Later, the governor apologized for insulting the intelligence of lumberjacks - but stood by his attacks on Jackson, who had vowed the legislature would override his budget veto (which it did).

LePage has called the Internal Revenue Service the "new Gestapo," and he told an NAACP chapter leader to "kiss my butt" after he was criticized for skipping a Martin Luther King Day event. While campaigning in 2010, LePage promised that if he won, voters would see him on the front page every day telling President Obama to "go to hell."

LePage's relations with the press have been testy from the beginning, when he stormed out of a news conference during the 2010 campaign upon being asked about his property-tax payments. Last year, LePage told eighth graders in Waterville, Maine, that subscribing to newspapers was "like paying somebody to tell you lies." This summer, he ordered his administration not to speak to the Portland Press Herald and its sister papers after a series of stories raised conflict-of-interest concerns about one of his appointees. Last week he joked of blowing up the Press Herald's building.

One of LePage's first acts as governor was to remove a pro-labor mural from a state office building, saying it glorified job-killing unions. (The artwork is now in the state museum.) LePage has slowed business regulations and cut state taxes, which critics say has forced municipal governments to increase their property levies.

Analysts say that LePage is an anomaly in a state political culture that gave rise to centrists such as former U.S. Senate Majority Leader George Mitchell, a Democrat; former Sen. Olympia Snowe, a Republican; and Sen. Susan Collins, also a Republican.

"Maine is a moderate state that likes to stay in the middle," said Ken Palmer, an emeritus political science professor at the University of Maine in Orono. "There's a strong communitarian culture," he said, noting the tradition of town meetings that make decisions for most of the state's 400 municipalities. "People focus on problem-solving - and surviving the tough winters."

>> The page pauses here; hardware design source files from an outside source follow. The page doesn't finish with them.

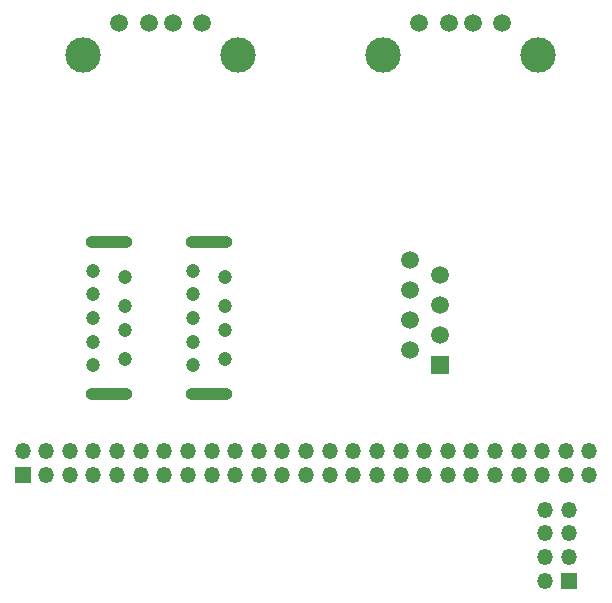
<source format=gbr>
G04 #@! TF.GenerationSoftware,KiCad,Pcbnew,(5.1.2)-1*
G04 #@! TF.CreationDate,2019-10-11T14:20:38-04:00*
G04 #@! TF.ProjectId,faceplate,66616365-706c-4617-9465-2e6b69636164,rev?*
G04 #@! TF.SameCoordinates,Original*
G04 #@! TF.FileFunction,Copper,L7,Inr*
G04 #@! TF.FilePolarity,Positive*
%FSLAX46Y46*%
G04 Gerber Fmt 4.6, Leading zero omitted, Abs format (unit mm)*
G04 Created by KiCad (PCBNEW (5.1.2)-1) date 2019-10-11 14:20:38*
%MOMM*%
%LPD*%
G04 APERTURE LIST*
%ADD10R,1.350000X1.350000*%
%ADD11O,1.350000X1.350000*%
%ADD12C,1.500000*%
%ADD13R,1.500000X1.500000*%
%ADD14C,3.000000*%
%ADD15C,1.200000*%
%ADD16O,4.000000X1.000000*%
G04 APERTURE END LIST*
D10*
X180594000Y-128206000D03*
D11*
X178594000Y-128206000D03*
X180594000Y-126206000D03*
X178594000Y-126206000D03*
X180594000Y-124206000D03*
X178594000Y-124206000D03*
X180594000Y-122206000D03*
X178594000Y-122206000D03*
D12*
X167132000Y-101092000D03*
X169672000Y-102362000D03*
X167132000Y-103632000D03*
X169672000Y-104902000D03*
X167132000Y-106172000D03*
X169672000Y-107442000D03*
X167132000Y-108712000D03*
D13*
X169672000Y-109982000D03*
D14*
X139424000Y-83736000D03*
X152564000Y-83736000D03*
D12*
X142494000Y-81026000D03*
X145034000Y-81026000D03*
X147034000Y-81026000D03*
X149494000Y-81026000D03*
D14*
X164824000Y-83736000D03*
X177964000Y-83736000D03*
D12*
X167894000Y-81026000D03*
X170434000Y-81026000D03*
X172434000Y-81026000D03*
X174894000Y-81026000D03*
D15*
X151502000Y-109474000D03*
D16*
X150127000Y-99574000D03*
D15*
X148752000Y-105974000D03*
X148752000Y-103974000D03*
D16*
X150127000Y-112374000D03*
D15*
X148752000Y-101974000D03*
X148752000Y-109974000D03*
X151502000Y-102474000D03*
X151502000Y-104974000D03*
X151502000Y-106974000D03*
X148752000Y-107974000D03*
X143002000Y-109474000D03*
X143002000Y-106974000D03*
X143002000Y-104974000D03*
X143002000Y-102474000D03*
X140252000Y-101974000D03*
X140252000Y-103974000D03*
X140252000Y-105974000D03*
X140252000Y-107974000D03*
X140252000Y-109974000D03*
D16*
X141627000Y-112374000D03*
X141627000Y-99574000D03*
D11*
X182324000Y-117226000D03*
X182324000Y-119226000D03*
X180324000Y-117226000D03*
X180324000Y-119226000D03*
X178324000Y-117226000D03*
X178324000Y-119226000D03*
X176324000Y-117226000D03*
X176324000Y-119226000D03*
X174324000Y-117226000D03*
X174324000Y-119226000D03*
X172324000Y-117226000D03*
X172324000Y-119226000D03*
X170324000Y-117226000D03*
X170324000Y-119226000D03*
X168324000Y-117226000D03*
X168324000Y-119226000D03*
X166324000Y-117226000D03*
X166324000Y-119226000D03*
X164324000Y-117226000D03*
X164324000Y-119226000D03*
X162324000Y-117226000D03*
X162324000Y-119226000D03*
X160324000Y-117226000D03*
X160324000Y-119226000D03*
X158324000Y-117226000D03*
X158324000Y-119226000D03*
X156324000Y-117226000D03*
X156324000Y-119226000D03*
X154324000Y-117226000D03*
X154324000Y-119226000D03*
X152324000Y-117226000D03*
X152324000Y-119226000D03*
X150324000Y-117226000D03*
X150324000Y-119226000D03*
X148324000Y-117226000D03*
X148324000Y-119226000D03*
X146324000Y-117226000D03*
X146324000Y-119226000D03*
X144324000Y-117226000D03*
X144324000Y-119226000D03*
X142324000Y-117226000D03*
X142324000Y-119226000D03*
X140324000Y-117226000D03*
X140324000Y-119226000D03*
X138324000Y-117226000D03*
X138324000Y-119226000D03*
X136324000Y-117226000D03*
X136324000Y-119226000D03*
X134324000Y-117226000D03*
D10*
X134324000Y-119226000D03*
M02*

</source>
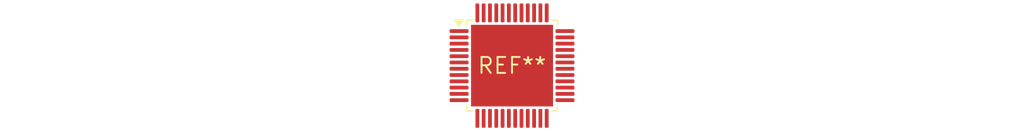
<source format=kicad_pcb>
(kicad_pcb (version 20240108) (generator pcbnew)

  (general
    (thickness 1.6)
  )

  (paper "A4")
  (layers
    (0 "F.Cu" signal)
    (31 "B.Cu" signal)
    (32 "B.Adhes" user "B.Adhesive")
    (33 "F.Adhes" user "F.Adhesive")
    (34 "B.Paste" user)
    (35 "F.Paste" user)
    (36 "B.SilkS" user "B.Silkscreen")
    (37 "F.SilkS" user "F.Silkscreen")
    (38 "B.Mask" user)
    (39 "F.Mask" user)
    (40 "Dwgs.User" user "User.Drawings")
    (41 "Cmts.User" user "User.Comments")
    (42 "Eco1.User" user "User.Eco1")
    (43 "Eco2.User" user "User.Eco2")
    (44 "Edge.Cuts" user)
    (45 "Margin" user)
    (46 "B.CrtYd" user "B.Courtyard")
    (47 "F.CrtYd" user "F.Courtyard")
    (48 "B.Fab" user)
    (49 "F.Fab" user)
    (50 "User.1" user)
    (51 "User.2" user)
    (52 "User.3" user)
    (53 "User.4" user)
    (54 "User.5" user)
    (55 "User.6" user)
    (56 "User.7" user)
    (57 "User.8" user)
    (58 "User.9" user)
  )

  (setup
    (pad_to_mask_clearance 0)
    (pcbplotparams
      (layerselection 0x00010fc_ffffffff)
      (plot_on_all_layers_selection 0x0000000_00000000)
      (disableapertmacros false)
      (usegerberextensions false)
      (usegerberattributes false)
      (usegerberadvancedattributes false)
      (creategerberjobfile false)
      (dashed_line_dash_ratio 12.000000)
      (dashed_line_gap_ratio 3.000000)
      (svgprecision 4)
      (plotframeref false)
      (viasonmask false)
      (mode 1)
      (useauxorigin false)
      (hpglpennumber 1)
      (hpglpenspeed 20)
      (hpglpendiameter 15.000000)
      (dxfpolygonmode false)
      (dxfimperialunits false)
      (dxfusepcbnewfont false)
      (psnegative false)
      (psa4output false)
      (plotreference false)
      (plotvalue false)
      (plotinvisibletext false)
      (sketchpadsonfab false)
      (subtractmaskfromsilk false)
      (outputformat 1)
      (mirror false)
      (drillshape 1)
      (scaleselection 1)
      (outputdirectory "")
    )
  )

  (net 0 "")

  (footprint "Texas_PHP0048E_HTQFP-48-1EP_7x7mm_P0.5mm_EP6.5x6.5mm_Mask3.62x3.62mm" (layer "F.Cu") (at 0 0))

)

</source>
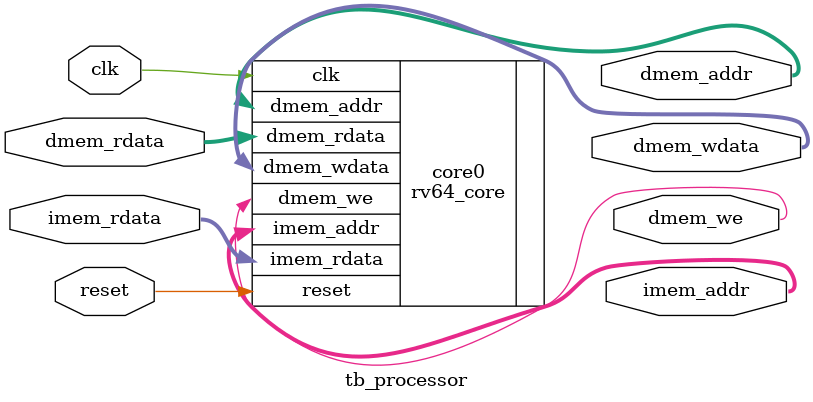
<source format=sv>
`timescale 1ns/1ps

module tb_processor(
    // -----------------------------------------
    // Clock & reset
    // -----------------------------------------
    input logic clk,
    input logic reset,

    // -----------------------------------------
    // Instruction memory interface
    // -----------------------------------------
    output logic [63:0] imem_addr,
    input  logic [31:0] imem_rdata,

    // -----------------------------------------
    // Data memory interface
    // -----------------------------------------
    output logic        dmem_we,
    output logic [63:0] dmem_addr,
    output logic [63:0] dmem_wdata,
    input  logic [63:0] dmem_rdata
);

    // -----------------------------------------
    // Instantiate DUT (Device Under Test)
    // -----------------------------------------
    rv64_core core0 (
        .clk        (clk),
        .reset      (reset),
        .imem_addr  (imem_addr),
        .imem_rdata (imem_rdata),
        .dmem_we    (dmem_we),
        .dmem_addr  (dmem_addr),
        .dmem_wdata (dmem_wdata),
        .dmem_rdata (dmem_rdata)
    );

endmodule
</source>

How'd LePage win election in such a place? He won less than 40 percent of the vote but prevailed in a three-way race.

His favorability rating was 37 percent in a late-May poll of Maine voters by Critical Insights, an independent survey firm. LePage's more recent private polling shows his approval rating above 50 percent, and he is leading likely opponents, political adviser Brent Littlefield said. Corbett, by comparison, had a 30 percent favorable rating in a Quinnipiac University Poll this June.

For his part, Corbett has governed largely as a conservative, holding the line on taxes, cutting spending on social programs, and promoting the booming natural-gas industry. Yet he has not been as combative as LePage and other conservative Republican governors, such as Wisconsin's Scott Walker.

For all his political problems, Corbett has the power of incumbency and is expected to be able to raise up to $30 million for his reelection campaign. With a half-dozen Democrats jostling to challenge him, the opposition party is likely to have a draining primary.

LePage, too, could survive his controversies.

It looks like a three-way race is shaping up again, with a popular Democratic congressman from northern Maine and an independent candidate who finished a close second in 2010 challenging the incumbent. Maine has relatively weak parties, and access to the ballot is easy for nonaffiliated candidates, Palmer said.

"Against a single candidate, Gov. LePage would be in more trouble," Palmer said. "His base of conservative rural voters has held up for him, and the anti-LePage vote is split at this point."

If Gov. Flintstone can eke out a win, will Corbett, too, be saying yabba-dabba-doo on Election Day?